According to the complaint, Gray is a commercial photographer who has made a living on “fashion, lifestyle, portrait, sports, and fine art images.” Gray’s photo shows a couple on a beach, the woman working on a painting as the man tugs at her smock. The image is captioned, “I could go for something cool, crisp, and Gordon’s,” along with an image of a bottle of Gordon’s gin. Gray granted Gordon’s a temporary license to use the image, but retained copyright. Koons’s work makes a “near-identical copy” of the advertisement, according to the complaint. Taking a look at it, we do see that Koons’s work makes some design changes: it repositions the gin bottle, changes the typeface, transposes the text onto the image, and trims the phrase in the ad to “I could go for something Gordon’s.”

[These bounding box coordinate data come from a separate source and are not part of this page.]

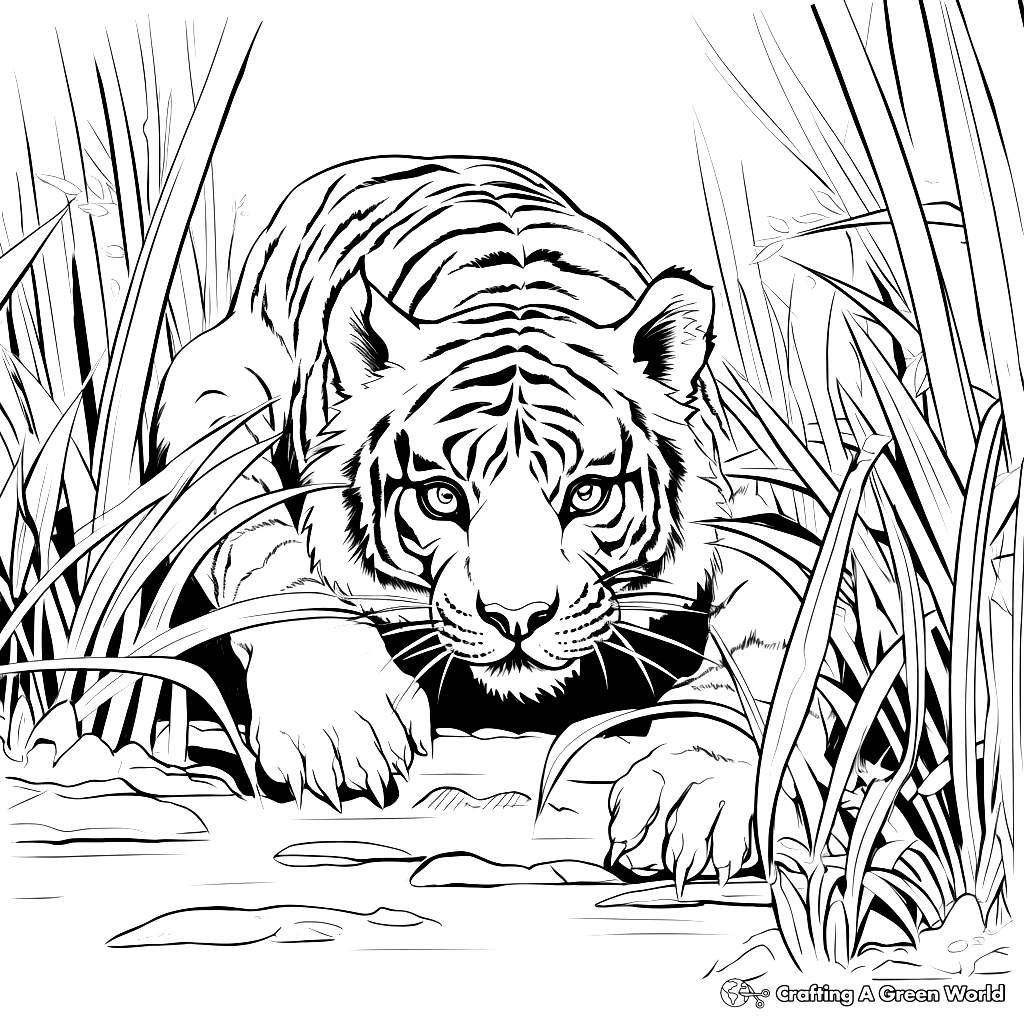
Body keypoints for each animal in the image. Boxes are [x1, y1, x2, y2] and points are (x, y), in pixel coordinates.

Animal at [153, 155, 797, 887]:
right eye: (442, 497)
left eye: (586, 495)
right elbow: (264, 553)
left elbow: (768, 654)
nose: (517, 620)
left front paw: (695, 796)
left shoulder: (756, 535)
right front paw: (341, 720)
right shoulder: (212, 394)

Koons and the other appropriator extraordinaire, artist Richard Prince, have been at the center of landmark cases in intellectual property law. Prince was sued by French photographer Patrick Cariou in a case that dragged on for several years and generated numerous dissertations’ worth of commentary.

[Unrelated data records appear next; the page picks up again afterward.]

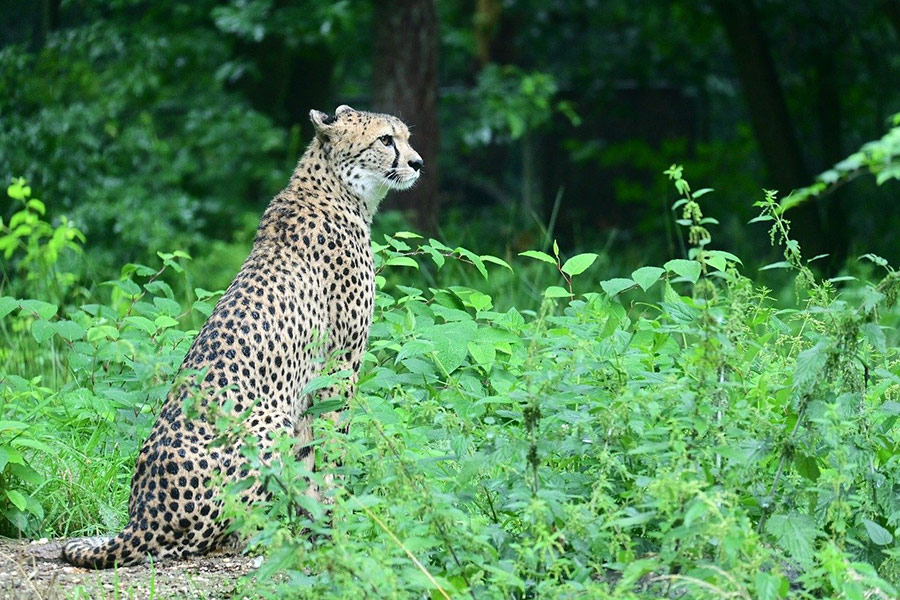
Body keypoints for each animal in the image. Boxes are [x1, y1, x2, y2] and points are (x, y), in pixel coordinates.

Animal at [61, 105, 424, 568]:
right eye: (385, 140)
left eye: (406, 138)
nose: (417, 163)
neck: (338, 190)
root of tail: (142, 517)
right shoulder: (339, 365)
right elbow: (332, 451)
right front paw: (337, 525)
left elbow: (308, 462)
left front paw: (317, 527)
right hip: (265, 420)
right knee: (221, 537)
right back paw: (264, 539)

In the end, the court decided that the artist was within the “fair use” provisions of copyright law, which allow for artists to use copyrighted material if their use of it is sufficiently transformative or creates new ideas.

“We’re post Cariou v. Prince now, so the courts are more tolerant than ever of fair use,” says New York artist and writer Nate Harrison, who wrote his doctoral dissertation on appropriation art and intellectual property.

“It’s a work in which Koons fully appropriated his source, Sherrie Levine–style,” Harrison added. “So in this instance, the case for Koons having transformed the original would have to rely almost entirely on the status of Koons’ work as art. From an aesthetic point of view, it’s difficult not to see this as pure pilfering, in line with much postmodernist appropriation at the time.”

Attorney Claudia Ray, of New York firm Kirkland & Ellis, will also be watching the case closely. At a 2011 panel on appropriation art, she staked out a skeptical position, saying, “One question that seems never to be asked is, ‘Is there any compelling reason an artist could not ask permission to use an image and pay for the use of it?'”

“Given that, as shown in the Complaint, Mr. Koons’ work seems to have incorporated Mr. Gray’s work with little or no alteration, it will be very interesting to see how the court deals with the question of how much, or little, a second artist must do to a work in order for his or her use of another artist’s work to be considered a fair use,” she told artnet News in an email. “This question remains an open one in the wake of the Second Circuit’s 2013 decision in Cariou v. Prince, where the Court remanded the case to the district court as to five works, concluding that it was ‘unclear whether [the] alterations amount[ed] to a sufficient transformation of the original work of art such that the new work is transformative.’”

NYU law professor Amy Adler points out that Koons is hardened by years of courtroom battle.

“Koons has figured out how to testify in order to win these cases,” she said. “In Blanch v. Koons, which he won after losing three other cases, he used language that looked a lot like the language the Second Circuit used to determine what was transformative, as if it provided him with a road map of how to win a fair use case.”

“One of the problems in the Cariou v. Prince ruling is that it overlooks rephotography and similar work that doesn’t make great physical changes but does make conceptual changes,” she said. “It’s exactly this kind of work that is less protected. What we learned from the Pictures Generation is that works can look alike but have drastically different meanings. We don’t have protections for works like that, though I think we should, and in fact I think the Cariou v. Prince decision only made this situation worse.”

Adler is also skeptical of a claim against Phillips for what she called vicarious liability.

“What the Prince case left open,” she said, “was the issue of Larry Gagosian being liable. The idea was that the gallery should have known that he was a serial infringer. Whether that argument could be extended to Phillips is less plausible. In the Prince case, the theory might hinge on the idea that Gagosian had some control over the arts, which I think is quite dubious, so it’s even more dubious in this case.”